Dawn confesses to being a “big reader,” but with all the essays she has to read, she has developed a fondness for audio books. Right now, she is reading “The Invention of Nature” by Andrea Wulf. Calling it inspiring, she said that “everyone should read it.” After such a spirited endorsement, I felt compelled to learn more. This award-winning book “reveals the extraordinary life of the visionary German naturalist Alexander von Humboldt (1769-1859) and how he created the way we understand nature today. Though almost forgotten today, his name lingers everywhere from the Humboldt Current to the Humboldt penguin. Humboldt was an intrepid explorer and the most famous scientist of his age.” Inspiring indeed!

What advice would you give to future Women for Nature leaders? 

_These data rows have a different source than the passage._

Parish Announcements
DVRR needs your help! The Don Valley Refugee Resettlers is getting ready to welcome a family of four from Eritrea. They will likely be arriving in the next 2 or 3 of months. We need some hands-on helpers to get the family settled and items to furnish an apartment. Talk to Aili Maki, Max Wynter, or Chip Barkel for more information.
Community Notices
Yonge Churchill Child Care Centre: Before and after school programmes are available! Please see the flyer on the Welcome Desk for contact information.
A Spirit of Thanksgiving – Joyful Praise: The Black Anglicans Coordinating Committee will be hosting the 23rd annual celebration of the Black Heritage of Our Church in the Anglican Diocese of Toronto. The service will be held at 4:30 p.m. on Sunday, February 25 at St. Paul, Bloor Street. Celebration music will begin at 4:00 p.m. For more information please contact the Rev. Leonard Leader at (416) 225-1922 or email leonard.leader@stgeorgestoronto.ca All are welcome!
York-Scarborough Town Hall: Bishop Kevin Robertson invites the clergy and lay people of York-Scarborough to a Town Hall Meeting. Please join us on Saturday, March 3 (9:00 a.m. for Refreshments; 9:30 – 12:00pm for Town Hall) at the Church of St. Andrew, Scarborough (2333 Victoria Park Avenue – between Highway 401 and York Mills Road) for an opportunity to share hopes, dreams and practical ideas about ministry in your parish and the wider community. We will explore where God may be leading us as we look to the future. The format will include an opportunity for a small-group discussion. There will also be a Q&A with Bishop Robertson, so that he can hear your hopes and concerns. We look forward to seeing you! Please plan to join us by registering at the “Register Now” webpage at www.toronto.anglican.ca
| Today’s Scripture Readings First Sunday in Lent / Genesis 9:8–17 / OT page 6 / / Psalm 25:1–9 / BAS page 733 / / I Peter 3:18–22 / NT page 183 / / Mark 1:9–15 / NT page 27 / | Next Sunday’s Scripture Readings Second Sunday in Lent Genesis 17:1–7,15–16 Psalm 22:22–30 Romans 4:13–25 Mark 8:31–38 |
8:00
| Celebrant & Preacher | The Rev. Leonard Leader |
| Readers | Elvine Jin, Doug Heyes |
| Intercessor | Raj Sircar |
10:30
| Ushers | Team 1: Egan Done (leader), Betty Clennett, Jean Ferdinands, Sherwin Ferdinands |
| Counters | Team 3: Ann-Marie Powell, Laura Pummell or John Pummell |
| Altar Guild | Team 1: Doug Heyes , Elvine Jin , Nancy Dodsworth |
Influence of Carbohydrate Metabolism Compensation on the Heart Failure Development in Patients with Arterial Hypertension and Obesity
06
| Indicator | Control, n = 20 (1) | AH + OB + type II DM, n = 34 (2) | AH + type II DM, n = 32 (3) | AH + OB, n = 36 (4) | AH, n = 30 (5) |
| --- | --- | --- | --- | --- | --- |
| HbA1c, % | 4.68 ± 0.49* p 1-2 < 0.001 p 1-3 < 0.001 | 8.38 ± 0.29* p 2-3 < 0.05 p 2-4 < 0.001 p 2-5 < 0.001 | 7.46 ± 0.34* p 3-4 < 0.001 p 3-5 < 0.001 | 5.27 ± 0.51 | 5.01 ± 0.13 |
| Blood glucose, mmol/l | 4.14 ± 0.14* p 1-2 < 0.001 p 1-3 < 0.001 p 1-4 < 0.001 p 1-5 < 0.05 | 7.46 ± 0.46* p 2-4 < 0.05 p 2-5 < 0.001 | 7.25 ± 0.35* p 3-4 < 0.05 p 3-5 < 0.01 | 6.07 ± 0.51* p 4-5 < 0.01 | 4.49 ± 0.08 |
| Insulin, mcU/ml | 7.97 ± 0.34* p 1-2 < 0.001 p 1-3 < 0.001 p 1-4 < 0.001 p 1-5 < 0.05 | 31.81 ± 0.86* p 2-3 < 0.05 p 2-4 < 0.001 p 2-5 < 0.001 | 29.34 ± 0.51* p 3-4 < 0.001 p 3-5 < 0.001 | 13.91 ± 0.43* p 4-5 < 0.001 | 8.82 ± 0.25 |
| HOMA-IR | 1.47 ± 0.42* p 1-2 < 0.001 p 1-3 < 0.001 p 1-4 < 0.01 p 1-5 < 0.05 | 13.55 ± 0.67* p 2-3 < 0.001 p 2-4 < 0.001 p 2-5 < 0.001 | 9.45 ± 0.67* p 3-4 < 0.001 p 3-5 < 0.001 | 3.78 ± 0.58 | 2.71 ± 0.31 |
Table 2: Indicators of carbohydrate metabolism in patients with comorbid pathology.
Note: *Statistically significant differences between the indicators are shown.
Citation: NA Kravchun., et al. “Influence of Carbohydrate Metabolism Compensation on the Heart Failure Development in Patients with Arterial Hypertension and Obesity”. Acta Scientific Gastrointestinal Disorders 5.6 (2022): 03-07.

Dawn’s first piece of advice to future Women for Nature leaders is to build networks and seek out many mentors. Ask them about their lives and careers; ask them to pass on the knowledge they have gained and the experiences they have had.

Dawn also emphasized that young leaders should understand that leadership is a set of skills that can be learned and developed, adding that women still tend to think they shouldn’t be taking the lead. According to Dawn, the best leaders are “able to be coaches who find people’s strengths and create a platform for others to succeed.” Young women should embrace opportunities to learn about leading, and then get out there and do it. “Everyone has something to teach and contribute,” she said. Wiser words were never spoken.

Image of Dawn R. Bazely

Dawn on Beechey Island, Nunavut, when she was the resident Botanist on the Adventure Canada Arctic Safari trip 2016. (photo Andre Gallant).